** Source material follows **

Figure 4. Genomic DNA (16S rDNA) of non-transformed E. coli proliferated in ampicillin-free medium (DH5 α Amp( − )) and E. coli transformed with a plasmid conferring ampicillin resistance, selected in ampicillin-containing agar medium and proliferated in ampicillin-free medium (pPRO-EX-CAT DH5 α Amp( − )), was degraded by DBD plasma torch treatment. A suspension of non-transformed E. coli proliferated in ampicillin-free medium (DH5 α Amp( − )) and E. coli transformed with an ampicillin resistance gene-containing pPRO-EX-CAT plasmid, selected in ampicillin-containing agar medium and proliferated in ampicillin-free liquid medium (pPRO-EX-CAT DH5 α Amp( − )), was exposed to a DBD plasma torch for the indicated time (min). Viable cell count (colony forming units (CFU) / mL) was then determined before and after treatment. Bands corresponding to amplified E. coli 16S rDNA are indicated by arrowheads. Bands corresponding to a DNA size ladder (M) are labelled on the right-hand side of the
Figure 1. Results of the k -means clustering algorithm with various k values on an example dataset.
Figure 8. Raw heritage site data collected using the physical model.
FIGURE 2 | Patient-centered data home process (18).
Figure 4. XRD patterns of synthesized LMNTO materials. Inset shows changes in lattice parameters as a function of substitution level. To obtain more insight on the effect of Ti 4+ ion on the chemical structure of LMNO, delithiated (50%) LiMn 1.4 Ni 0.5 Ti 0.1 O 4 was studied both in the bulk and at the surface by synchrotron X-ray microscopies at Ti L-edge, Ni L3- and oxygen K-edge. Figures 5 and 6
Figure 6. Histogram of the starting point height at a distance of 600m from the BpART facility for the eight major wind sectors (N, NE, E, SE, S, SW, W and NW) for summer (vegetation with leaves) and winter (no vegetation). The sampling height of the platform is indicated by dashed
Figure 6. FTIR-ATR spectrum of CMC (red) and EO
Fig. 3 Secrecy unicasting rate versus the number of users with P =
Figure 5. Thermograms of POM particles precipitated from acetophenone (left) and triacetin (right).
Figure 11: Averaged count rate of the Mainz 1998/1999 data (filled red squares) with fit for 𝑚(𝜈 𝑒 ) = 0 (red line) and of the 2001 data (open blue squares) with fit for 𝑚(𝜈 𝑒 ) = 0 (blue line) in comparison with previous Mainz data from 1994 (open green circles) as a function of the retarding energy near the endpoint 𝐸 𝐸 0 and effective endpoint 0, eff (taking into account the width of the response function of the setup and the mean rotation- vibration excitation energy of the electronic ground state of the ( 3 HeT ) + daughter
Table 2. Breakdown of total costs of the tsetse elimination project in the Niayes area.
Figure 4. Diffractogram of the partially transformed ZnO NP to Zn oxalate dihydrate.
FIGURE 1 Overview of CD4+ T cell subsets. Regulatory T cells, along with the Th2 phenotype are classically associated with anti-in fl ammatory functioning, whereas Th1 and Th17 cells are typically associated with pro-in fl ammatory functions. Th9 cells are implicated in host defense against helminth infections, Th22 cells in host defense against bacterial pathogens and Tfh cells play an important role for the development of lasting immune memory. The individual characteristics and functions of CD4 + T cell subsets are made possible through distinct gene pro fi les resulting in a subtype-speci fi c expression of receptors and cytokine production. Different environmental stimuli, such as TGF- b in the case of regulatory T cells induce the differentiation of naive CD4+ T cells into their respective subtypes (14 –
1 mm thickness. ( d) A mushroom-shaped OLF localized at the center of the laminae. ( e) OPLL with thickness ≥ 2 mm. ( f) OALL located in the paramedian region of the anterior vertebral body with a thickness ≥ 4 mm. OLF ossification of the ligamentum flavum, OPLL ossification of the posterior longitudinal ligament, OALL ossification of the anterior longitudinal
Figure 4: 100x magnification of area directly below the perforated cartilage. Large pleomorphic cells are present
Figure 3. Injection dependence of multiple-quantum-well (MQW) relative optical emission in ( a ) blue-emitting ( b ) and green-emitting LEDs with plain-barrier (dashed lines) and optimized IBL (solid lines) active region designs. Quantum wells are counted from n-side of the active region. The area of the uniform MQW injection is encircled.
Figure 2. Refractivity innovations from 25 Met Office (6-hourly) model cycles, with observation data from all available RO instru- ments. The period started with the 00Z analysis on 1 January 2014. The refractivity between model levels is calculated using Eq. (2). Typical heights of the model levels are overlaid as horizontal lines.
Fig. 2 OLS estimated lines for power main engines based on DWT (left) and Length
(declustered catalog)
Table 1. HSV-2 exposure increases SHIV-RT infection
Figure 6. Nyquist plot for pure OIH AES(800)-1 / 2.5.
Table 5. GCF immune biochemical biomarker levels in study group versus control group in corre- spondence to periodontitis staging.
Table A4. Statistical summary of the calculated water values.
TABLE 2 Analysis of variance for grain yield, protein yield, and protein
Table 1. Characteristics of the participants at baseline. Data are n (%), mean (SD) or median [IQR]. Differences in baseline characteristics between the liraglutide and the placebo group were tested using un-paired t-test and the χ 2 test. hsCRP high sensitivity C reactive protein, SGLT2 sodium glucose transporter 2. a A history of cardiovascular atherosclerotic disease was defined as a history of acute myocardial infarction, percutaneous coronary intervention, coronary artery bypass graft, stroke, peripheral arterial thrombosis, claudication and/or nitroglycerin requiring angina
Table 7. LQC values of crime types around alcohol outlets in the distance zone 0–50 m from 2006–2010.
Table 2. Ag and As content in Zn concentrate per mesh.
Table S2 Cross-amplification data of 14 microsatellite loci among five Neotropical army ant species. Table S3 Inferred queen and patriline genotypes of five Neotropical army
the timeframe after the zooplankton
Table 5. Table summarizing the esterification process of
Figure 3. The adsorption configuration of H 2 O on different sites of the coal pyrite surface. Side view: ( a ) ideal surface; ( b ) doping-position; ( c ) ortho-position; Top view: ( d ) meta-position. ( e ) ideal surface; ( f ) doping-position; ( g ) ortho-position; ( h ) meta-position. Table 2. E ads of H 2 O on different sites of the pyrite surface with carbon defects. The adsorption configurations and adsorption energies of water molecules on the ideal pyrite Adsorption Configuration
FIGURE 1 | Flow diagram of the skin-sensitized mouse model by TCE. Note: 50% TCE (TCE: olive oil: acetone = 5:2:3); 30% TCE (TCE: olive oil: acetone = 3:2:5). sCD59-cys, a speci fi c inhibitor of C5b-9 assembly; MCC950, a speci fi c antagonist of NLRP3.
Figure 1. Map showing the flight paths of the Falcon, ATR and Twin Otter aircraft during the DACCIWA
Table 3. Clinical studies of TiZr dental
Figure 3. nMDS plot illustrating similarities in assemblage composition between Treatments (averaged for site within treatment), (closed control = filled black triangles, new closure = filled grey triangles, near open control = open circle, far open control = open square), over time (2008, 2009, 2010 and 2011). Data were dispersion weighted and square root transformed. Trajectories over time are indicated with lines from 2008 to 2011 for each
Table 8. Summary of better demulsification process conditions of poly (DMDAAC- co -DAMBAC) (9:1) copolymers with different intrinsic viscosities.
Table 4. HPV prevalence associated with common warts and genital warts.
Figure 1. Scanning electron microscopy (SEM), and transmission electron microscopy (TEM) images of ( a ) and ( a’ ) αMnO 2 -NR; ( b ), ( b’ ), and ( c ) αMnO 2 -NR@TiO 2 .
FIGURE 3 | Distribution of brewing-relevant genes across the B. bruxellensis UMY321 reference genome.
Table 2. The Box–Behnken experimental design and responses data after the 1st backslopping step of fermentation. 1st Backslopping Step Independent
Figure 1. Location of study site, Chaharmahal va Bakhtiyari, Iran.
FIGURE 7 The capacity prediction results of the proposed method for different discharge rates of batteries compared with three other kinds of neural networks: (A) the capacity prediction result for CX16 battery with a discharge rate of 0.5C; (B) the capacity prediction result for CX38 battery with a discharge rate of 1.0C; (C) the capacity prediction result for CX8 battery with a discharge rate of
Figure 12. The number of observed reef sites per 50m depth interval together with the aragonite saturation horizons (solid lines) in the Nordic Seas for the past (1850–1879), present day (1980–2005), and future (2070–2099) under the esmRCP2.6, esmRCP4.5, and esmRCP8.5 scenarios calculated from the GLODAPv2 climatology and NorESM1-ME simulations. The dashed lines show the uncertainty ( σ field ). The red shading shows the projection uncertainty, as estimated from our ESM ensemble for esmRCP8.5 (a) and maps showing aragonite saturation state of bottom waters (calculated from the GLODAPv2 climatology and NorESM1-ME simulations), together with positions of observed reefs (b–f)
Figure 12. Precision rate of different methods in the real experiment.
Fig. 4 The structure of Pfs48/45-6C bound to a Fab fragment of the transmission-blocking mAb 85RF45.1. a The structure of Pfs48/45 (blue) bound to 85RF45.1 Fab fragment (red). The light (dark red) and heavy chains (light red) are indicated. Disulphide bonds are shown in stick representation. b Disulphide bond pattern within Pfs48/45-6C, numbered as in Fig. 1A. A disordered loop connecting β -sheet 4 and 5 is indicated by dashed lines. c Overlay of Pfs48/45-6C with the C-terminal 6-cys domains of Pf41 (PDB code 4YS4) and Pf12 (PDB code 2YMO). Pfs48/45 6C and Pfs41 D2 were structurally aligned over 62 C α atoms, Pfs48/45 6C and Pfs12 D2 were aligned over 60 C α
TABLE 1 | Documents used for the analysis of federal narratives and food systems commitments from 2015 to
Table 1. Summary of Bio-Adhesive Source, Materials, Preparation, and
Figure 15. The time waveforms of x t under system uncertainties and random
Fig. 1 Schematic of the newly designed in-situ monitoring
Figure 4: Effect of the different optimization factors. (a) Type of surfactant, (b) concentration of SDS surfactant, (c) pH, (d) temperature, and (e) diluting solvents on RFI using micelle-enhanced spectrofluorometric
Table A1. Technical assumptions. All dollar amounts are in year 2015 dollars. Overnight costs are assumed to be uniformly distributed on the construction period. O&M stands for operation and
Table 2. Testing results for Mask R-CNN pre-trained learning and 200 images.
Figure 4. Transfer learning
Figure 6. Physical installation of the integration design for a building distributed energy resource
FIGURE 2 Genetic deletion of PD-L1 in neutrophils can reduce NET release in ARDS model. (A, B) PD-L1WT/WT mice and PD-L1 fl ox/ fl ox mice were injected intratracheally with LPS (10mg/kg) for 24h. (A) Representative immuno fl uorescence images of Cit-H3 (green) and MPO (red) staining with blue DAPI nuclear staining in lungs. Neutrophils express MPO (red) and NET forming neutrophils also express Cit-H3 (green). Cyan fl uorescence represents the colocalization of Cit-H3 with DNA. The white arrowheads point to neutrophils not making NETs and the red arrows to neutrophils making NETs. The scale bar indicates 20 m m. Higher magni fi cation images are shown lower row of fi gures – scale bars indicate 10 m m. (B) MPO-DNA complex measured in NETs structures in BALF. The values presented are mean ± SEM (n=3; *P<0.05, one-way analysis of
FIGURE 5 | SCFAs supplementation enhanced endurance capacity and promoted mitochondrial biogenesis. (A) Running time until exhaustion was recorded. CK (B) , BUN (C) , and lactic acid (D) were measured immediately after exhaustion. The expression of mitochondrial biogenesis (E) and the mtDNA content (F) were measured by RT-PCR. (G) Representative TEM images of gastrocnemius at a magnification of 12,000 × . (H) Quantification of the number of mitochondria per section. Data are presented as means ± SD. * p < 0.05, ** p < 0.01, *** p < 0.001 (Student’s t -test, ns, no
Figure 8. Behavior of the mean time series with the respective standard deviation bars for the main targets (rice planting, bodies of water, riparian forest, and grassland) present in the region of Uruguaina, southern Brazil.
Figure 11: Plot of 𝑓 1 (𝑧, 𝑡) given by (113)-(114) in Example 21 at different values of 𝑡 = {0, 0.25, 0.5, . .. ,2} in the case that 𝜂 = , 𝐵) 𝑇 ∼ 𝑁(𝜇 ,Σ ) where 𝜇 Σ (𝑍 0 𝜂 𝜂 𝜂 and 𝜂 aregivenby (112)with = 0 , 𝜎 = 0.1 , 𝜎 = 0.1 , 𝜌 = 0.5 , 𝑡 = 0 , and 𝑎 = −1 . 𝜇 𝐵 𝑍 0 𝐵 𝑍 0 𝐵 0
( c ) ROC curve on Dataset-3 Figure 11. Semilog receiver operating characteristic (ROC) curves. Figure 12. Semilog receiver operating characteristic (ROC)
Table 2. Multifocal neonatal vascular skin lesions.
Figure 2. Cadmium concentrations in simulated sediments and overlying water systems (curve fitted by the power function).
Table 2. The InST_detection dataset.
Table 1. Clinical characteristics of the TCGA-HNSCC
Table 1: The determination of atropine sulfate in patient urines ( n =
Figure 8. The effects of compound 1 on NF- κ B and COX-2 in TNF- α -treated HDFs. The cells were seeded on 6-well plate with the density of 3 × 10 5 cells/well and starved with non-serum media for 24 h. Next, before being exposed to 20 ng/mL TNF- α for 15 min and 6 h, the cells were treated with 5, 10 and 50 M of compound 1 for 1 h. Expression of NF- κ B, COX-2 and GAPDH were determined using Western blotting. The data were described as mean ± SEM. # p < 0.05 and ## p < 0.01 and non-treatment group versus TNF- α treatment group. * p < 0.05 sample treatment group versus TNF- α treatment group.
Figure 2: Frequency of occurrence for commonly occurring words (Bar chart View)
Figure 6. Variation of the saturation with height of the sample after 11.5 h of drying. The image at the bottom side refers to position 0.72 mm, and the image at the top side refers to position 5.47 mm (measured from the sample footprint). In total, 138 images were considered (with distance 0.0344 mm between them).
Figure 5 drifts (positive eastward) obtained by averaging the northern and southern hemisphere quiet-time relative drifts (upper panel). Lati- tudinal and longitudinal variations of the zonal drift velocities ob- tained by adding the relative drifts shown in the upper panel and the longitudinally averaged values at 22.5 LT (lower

** End of Source material **

■ What this task involves ■
Restate word for word the entries above, starting at the line with "Table 2. Breakdown" and ending at the line with "Figure 4. Diffractogram", inclusive, and no others.

■ Your solution ■
Table 2. Breakdown of total costs of the tsetse elimination project in the Niayes area.
Figure 4. Diffractogram of the partially transformed ZnO NP to Zn oxalate dihydrate.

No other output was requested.